US Customs and Border Protection has updated CTPAT Minimum Security Criteria, with new requirements on cybersecurity controls, agricultural security, and business partner vetting. Suppliers to US retail brands with CTPAT obligations should verify their current status against the revised criteria.

The updated CTPAT criteria introduce mandatory cybersecurity requirements for the first time, reflecting growing recognition that digital supply chain vulnerabilities pose equivalent risks to physical security gaps. Suppliers must now demonstrate IT security policies covering access controls, incident response, and third-party vendor management.

15Jan 2025
ILO

ILO Reports 28 Million in Forced Labour — Supply Chain Exposure Rising

A new ILO report estimates 28 million people remain in forced labour globally, with supply chain exposure concentrated in agriculture, manufacturing, construction, and domestic work. The report underscores the urgency of robust supplier due diligence ahead of EU CSDD enforcement.
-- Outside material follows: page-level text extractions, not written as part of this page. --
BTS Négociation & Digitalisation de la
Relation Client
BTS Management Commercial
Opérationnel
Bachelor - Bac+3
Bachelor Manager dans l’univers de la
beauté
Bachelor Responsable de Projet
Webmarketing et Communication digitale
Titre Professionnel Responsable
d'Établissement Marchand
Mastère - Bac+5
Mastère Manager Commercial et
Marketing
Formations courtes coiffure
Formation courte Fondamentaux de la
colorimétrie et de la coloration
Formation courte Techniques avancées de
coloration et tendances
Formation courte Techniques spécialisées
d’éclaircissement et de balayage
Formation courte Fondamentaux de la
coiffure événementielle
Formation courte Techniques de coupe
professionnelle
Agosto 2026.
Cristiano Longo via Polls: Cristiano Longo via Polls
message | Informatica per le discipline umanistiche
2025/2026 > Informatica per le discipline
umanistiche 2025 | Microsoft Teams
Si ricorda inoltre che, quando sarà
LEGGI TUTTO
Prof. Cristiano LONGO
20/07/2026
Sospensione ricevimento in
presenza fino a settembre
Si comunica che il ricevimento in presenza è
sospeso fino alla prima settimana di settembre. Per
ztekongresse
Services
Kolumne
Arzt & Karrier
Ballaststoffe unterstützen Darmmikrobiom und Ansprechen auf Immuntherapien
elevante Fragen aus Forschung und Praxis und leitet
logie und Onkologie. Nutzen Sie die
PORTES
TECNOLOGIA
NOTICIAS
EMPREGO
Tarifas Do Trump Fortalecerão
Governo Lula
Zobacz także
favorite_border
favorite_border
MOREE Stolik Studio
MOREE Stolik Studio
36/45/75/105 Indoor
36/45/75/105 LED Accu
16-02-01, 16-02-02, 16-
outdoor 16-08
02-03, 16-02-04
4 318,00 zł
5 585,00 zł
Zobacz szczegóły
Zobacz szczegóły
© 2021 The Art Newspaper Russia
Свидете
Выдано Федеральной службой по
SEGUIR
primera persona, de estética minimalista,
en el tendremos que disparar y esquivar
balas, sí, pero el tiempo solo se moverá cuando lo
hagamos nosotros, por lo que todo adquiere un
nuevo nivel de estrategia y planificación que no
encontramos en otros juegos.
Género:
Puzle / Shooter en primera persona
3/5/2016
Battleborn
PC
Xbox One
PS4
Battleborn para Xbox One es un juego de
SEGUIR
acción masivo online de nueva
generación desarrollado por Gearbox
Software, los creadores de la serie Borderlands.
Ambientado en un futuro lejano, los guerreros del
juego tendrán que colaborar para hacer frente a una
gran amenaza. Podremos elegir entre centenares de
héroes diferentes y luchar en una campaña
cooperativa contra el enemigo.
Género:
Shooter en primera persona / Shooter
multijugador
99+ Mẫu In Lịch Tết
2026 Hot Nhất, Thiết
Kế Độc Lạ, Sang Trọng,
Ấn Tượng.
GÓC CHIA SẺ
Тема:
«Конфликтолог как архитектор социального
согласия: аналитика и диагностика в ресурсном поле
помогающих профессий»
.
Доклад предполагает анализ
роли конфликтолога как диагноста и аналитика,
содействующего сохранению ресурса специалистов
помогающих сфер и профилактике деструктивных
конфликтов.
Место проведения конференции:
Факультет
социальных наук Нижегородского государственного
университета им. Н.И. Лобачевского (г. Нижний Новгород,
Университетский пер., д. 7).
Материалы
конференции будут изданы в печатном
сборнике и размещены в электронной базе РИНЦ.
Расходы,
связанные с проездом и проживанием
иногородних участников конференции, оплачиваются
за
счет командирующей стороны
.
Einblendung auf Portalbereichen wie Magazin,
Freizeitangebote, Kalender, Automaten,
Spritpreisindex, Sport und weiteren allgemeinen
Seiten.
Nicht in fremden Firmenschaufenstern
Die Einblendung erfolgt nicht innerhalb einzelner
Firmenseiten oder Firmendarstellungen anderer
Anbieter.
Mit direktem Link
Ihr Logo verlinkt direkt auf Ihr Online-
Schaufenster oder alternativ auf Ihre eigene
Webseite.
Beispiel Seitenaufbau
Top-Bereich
The ILO report highlights that forced labour in supply chains is not confined to high-risk regions — it occurs in developed and developing economies alike. The sectors most exposed include electronics, apparel, and food and agriculture. For compliance teams, the report reinforces the case for conducting due diligence beyond Tier 1 suppliers.

08Jan 2025
SCAN

SCAN Association Updates Member Requirements for 2025

The Supplier Compliance Audit Network has issued updated requirements for 2025, including revised guidance on cargo security, personnel security screening, and IT security controls. Suppliers to major US retailers who are SCAN members should review their current compliance status.

SCAN membership includes major US retail brands such as Walmart, Target, Home Depot, Costco, and CVS. The 2025 updates align SCAN requirements more closely with CTPAT, reducing dual audit burden for suppliers already certified under both programmes.